Given records: Begin
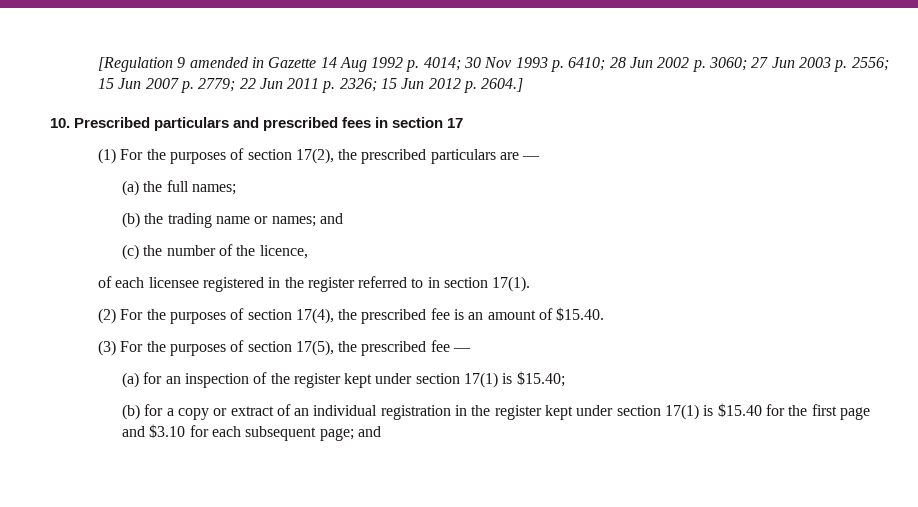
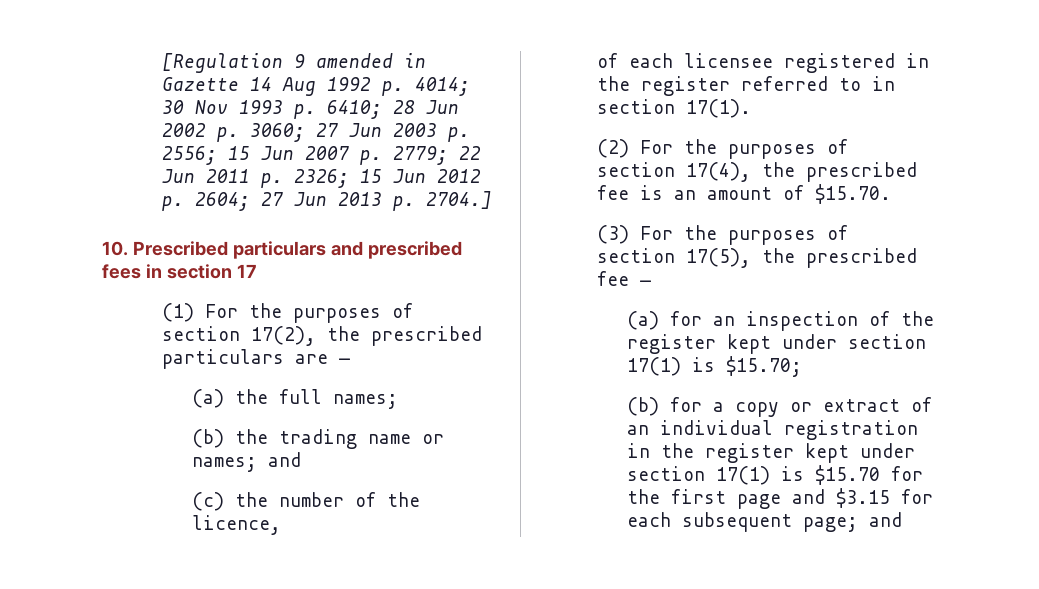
[481,78,524,92] 2604.] -> [195,191,493,211] 2604; 27 Jun 2013 p. 2704.]
[556,307,605,321] $15.40. -> [815,184,892,204] $15.70.
[516,371,565,387] $15.40; -> [726,356,803,377] $15.70;
[717,403,762,417] $15.40 -> [815,465,881,485] $15.70
[149,424,186,438] $3.10 -> [836,488,891,508] $3.15

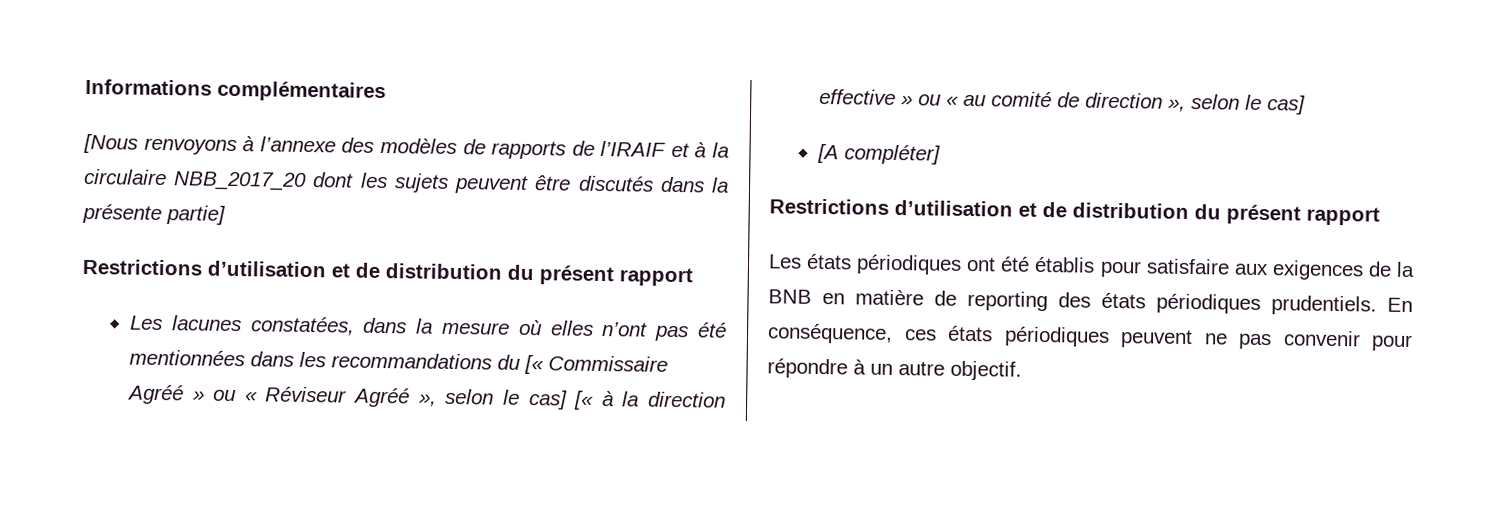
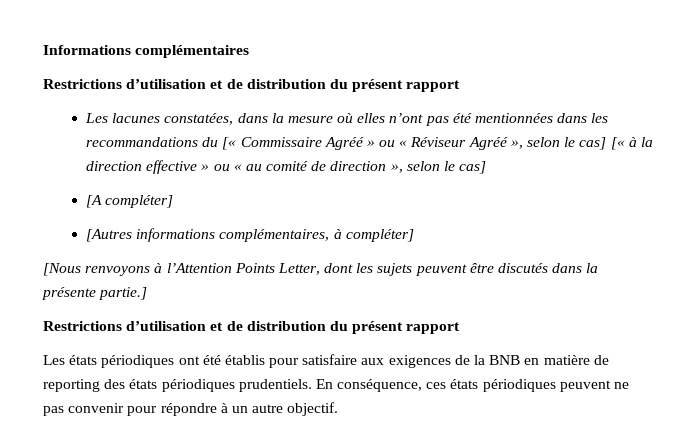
[83,133,730,160] [84,168,729,195] [82,203,226,225] // [Nous renvoyons à l’annexe des modèles de rapports de l’IRAIF et à la circulaire NBB_2017_20 dont les sujets peuvent être discutés dans la présente partie] -> (250, 51) none
(941, 154) none -> [85,228,414,242] [43,263,599,276] [42,287,148,300] // [Autres informations complémentaires, à compléter] // [Nous renvoyons à l’Attention Points Letter, dont les sujets peuvent être discutés dans la présente partie.]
Given records: End
Please restate the lines above exactly, starting at the first line of the data and stopping at the line containing "[149,424,186,438] $3.10 ->", which is included. Omit pictures.

[481,78,524,92] 2604.] -> [195,191,493,211] 2604; 27 Jun 2013 p. 2704.]
[556,307,605,321] $15.40. -> [815,184,892,204] $15.70.
[516,371,565,387] $15.40; -> [726,356,803,377] $15.70;
[717,403,762,417] $15.40 -> [815,465,881,485] $15.70
[149,424,186,438] $3.10 -> [836,488,891,508] $3.15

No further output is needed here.